Mais ainda: as matrículas não obedeceram ao Manual do Processo Seletivo 2000/2, que previa o preenchimento de 50 vagas em cada curso. Nos casos da administração e direito, houve uma chamada extra para a abertura de turmas suplementares, cada uma com 50 vagas. “Há a informação de que vários alunos fizeram a matrícula sem realizar o processo de seleção”, denuncia Ilmo Santos.Em seu documento, o Comung acrescenta que, dos cursos oferecidos, apenas dois (administração e sistemas de informação) têm autorização para funcionar em 2000, conforme parecer do Conselho Nacional de Educação. Os demais (enfermagem, direito, desenho industrial e serviço social) não estão aptos. “As universidades do Comung, que sempre cumpriram as normas, leis, resoluções, portarias e todas as orientações do MEC e do Conselho Nacional de Educação, tratando das questões que envolvem a educação superior com muita seriedade e respeito, gostariam de ver essa prática universalizada, sem exceções, para o bem das instituições e, principalmente da comunidade”, encerra o documento-denúncia.
O diretor da Ulbra em Carazinho, Reni Rigo, assumiu o cargo em agosto e disse não ter conhecimento nem do pedido encaminhado pela universidade para reconhecimento do campus e nem da denúncia do Comung por não ter participado do processo, informando que o assunto está nas mãos da sede, em Canoas. Mas argumentou que há na região, universidades comunitárias e a Ulbra, por não ser do grupo, gerou uma disputa natural. “Tudo dentro da normalidade, não tenho conhecimento de nenhum fato fora do comum”.
Rigo confirmou que, no segundo semestre de 2000, a universidade ofereceu vagas nos cursos de administração, desenho industrial, direito, enfermagem, serviço social e sistemas de informação, totalizando o ingresso de 400 alunos. “Isso, na verdade, é a extensão das vagas em Canoas. Não entendo muito de legislação, mas quando há vagas na sede, elas podem ser estendidas para os campi”.

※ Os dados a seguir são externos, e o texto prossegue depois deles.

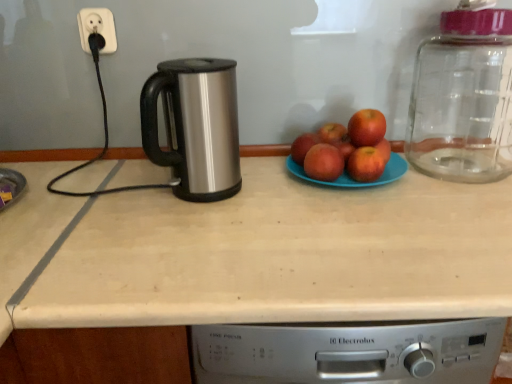
Where is `free space above beige laminate countertop at center (from a real-world perspective)`? free space above beige laminate countertop at center (from a real-world perspective) is located at coordinates coord(264,216).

O diretor explicou também que o curso de sistemas de informação já foi aprovado pelo MEC e que a seleção para ingresso de alunos obedeceu à mesma forma como é feito em Canoas. “O vestibular foi feito em um dia porque a lei não exige que seja feito em três, não havia necessidade”, disse, solicitando que mais informações fossem obtidas junto à Ulbra em Canoas.
A sede da Ulbra em Canoas foi procurada para falar, mas a posição da diretora de Comunicação Social, Sirlei Dias Gomes, é de que ninguém fala sobre o assunto. A instituição limitou-se a informar que seus cursos estão de acordo com a legislação e autorizados pelo MEC.
O Ministério da Educação, por sua vez, recebeu o documento em outubro, mas ainda não se pronunciou. A Universidade Luterana possui campus em Cachoeira do Sul, Gravataí, Guaíba, São Jerônimo e Torres e sua última investida é justamente Carazinho, com dois prédios em uma área total de 200 mil metros quadrados. Uma universidade que cresceu rápido demais, a Ulbra acumula, em dez anos, uma série de polêmicas por conta disso.